都市名:カルカッタ
氏名: 今井信行
都市の印象:
17世紀、大英帝国の繁栄の一翼を担った東インド会社の商館が置かれ、また英領インドの首都としても栄えたカルカッタではあるが、現在はインド20余州のうち西ベンガル州の州都として、バングラデッシュからの難民受け入れとともに、人口1000万人を越える巨大都市となり、あふれる人口に都市機能がマヒしているように見える。
往来はスラム化し、バラック住居が並び、路上にも物乞う人々があふれている。折悪しく、訪れた時にはスコールの後で、道路に水があふれ、車体が泥水につかるような状態であった。邦人は皆ランドクルーザーのような4WD車を日本から個人輸入して使用しているような説明であったが、確かにこのような道路事情ではオフロード車が望ましいと思われた。
カルカッタの医療事情:
残念ながらカルカッタでの滞在は実質一日半に過ぎず、現地の実状を聴取、理解するには短かすぎたが、カルカッタ在住の日本人は現在60名あまりで、進出する企業の減少にともなって、在留邦人数も減少の傾向にあるとのことだった。さらにちょうど企業の人員交代時期と重なったためか、企業派遣の方々も半数近くが休暇を取られており、検診対象は政府領事館の職員や、一流企業の派遣員の方々約15名ほどの小人数であった。カルカッタの現状の中で、これらの日本人の方々は独自のコミュニテイーを形成し、自衛しているようであった。確かに垣間みた街の姿からは、そうする以外に自身の健康を守るすべはないように思えた。
大国インドであるから、おそらくお金を出しさえすれば薬品や衛生用品などはそろえることができるのであろうが、在留邦人の現地製品への期待は乏しく、石鹸やトイレットペーパーに至るまで日本から取り寄せたり、香港、シンガポールなどに出張した際に入手してくるようであった。また現地医療機関もあまり利用しているようではなかったが、丁度、邦人が三日熱マラリアにかかり、現地医療機関で治療されている旨の相談があった。しかしマラリアなどは今の日本ではまず見ることのない感染症である。クロロキンなどの抗マラリア薬も日本では入手困難の現状なのであるから、このような感染症については現地医療機関の経験の方が我々よりもはるかに勝ると思われる。疾病に応じては現地医療機関を利用するほうがよろしいかと思われる。カルカッタには医務官は常駐しておらず、バングラデッシュの医務官が兼務している。医療情報は現地日本人会の厚生部長や領事館に尋ねることになる。

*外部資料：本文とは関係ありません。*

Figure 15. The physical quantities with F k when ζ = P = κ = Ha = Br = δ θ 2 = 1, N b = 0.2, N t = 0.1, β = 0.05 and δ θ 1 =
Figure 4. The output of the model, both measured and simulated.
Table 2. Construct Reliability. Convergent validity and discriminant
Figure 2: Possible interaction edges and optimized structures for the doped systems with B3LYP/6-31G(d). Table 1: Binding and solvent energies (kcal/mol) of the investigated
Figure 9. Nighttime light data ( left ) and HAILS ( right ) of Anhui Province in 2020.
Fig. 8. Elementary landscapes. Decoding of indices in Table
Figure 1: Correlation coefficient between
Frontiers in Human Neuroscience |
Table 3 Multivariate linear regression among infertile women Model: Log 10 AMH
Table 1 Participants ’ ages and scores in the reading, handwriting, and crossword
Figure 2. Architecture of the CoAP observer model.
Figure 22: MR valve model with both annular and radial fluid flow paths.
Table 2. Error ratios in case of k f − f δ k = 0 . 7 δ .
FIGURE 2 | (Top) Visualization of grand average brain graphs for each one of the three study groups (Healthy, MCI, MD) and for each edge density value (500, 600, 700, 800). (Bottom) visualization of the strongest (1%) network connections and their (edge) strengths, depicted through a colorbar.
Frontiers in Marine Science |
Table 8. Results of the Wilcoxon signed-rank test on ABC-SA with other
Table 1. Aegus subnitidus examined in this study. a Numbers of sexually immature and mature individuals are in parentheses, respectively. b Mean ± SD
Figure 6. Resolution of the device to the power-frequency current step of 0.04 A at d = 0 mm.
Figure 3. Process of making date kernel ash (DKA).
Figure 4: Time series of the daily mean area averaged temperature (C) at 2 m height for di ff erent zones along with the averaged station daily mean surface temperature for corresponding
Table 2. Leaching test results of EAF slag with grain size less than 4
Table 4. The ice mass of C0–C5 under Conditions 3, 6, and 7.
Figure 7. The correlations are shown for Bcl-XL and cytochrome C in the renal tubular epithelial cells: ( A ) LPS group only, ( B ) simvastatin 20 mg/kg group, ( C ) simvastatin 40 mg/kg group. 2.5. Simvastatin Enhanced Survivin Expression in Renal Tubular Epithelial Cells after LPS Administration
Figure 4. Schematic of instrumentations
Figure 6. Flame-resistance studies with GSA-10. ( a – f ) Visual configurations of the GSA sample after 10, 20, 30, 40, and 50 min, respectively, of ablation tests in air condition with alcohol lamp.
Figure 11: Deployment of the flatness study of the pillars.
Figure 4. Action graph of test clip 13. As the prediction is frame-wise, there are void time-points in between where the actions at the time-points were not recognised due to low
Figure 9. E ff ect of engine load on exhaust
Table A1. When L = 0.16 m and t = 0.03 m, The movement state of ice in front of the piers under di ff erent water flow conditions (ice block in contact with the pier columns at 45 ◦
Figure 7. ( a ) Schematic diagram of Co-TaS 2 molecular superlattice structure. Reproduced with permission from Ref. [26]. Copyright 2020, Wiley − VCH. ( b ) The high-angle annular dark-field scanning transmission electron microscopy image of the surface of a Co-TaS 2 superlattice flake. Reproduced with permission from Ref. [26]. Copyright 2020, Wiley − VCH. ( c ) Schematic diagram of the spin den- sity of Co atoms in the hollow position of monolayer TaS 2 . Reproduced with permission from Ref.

マラリアやデング熱等はカルカッタではありふれた疾病である。むろん水道水は飲用に適さぬため、汚染飲料水などからの経口感染する感染性下痢なども多い。
このような土地での隔離的生活からの精神的ストレスや現地使用人とのストレスも大きな問題のように思われた。
最後に、カルカッタ領事館から頂いた西ベンガル医療情勢に関する話題を拾うと、
1)平成7年7月21日付け送信:
西ベンガル州では輸血を受ける患者の70%がAIDSを含む血液感染の危険性があることが、当地主要紙「テレグラフ」にて報じられたことを伝えている。それによると州政府が運営する56の血液バンクのうち、これらウイルスの感染の有無を検査できる設備を有しているバンクはわずかに13カ所にすぎないことがわかった。云々。
2)平成7年2月15日付け送信:
西ベンガル州6地区で採取した地下水から、1リットルあたり0.05mgの許容量を越える砒素が検出された。同州の405の村落で100万人以上の住民が砒素に汚染された井戸水を飲用しており、そのうち少なくとも20万人が砒素の毒性による皮膚障害をおこしていると言われる。云々。
3)平成6年1月14日付け送信:
カルカッタ市内の大気汚染は深刻であり、例えば発ガン性物質のベンザピレンの濃度は30から120ng/m3 であり、西側諸国で最も大気汚染が進んでいるとされるニューヨークの1ng/m3
に比べて2けた違う数値を記録している。云々。
4)平成6年3月22日付け送信:
当地「テレグラフ」紙の報じるところによると、全インド公衆衛生研究所微生物学部の調査によるとカルカッタ市内で販売されている一流メーカーの使い捨て用注射器と注射針48本を検査したところ、27本が種々細菌に汚染されていることがわかった。云々。
5)平成7年6月27日付け送信:
当地「テレグラフ」の報じるところによると、5月中旬から発生した日本脳炎は州内3地区において広まり続けており、少なくとも死者6名、感染者700名に達している。予防ワクチンの不足により、対策は困難を極めている。云々。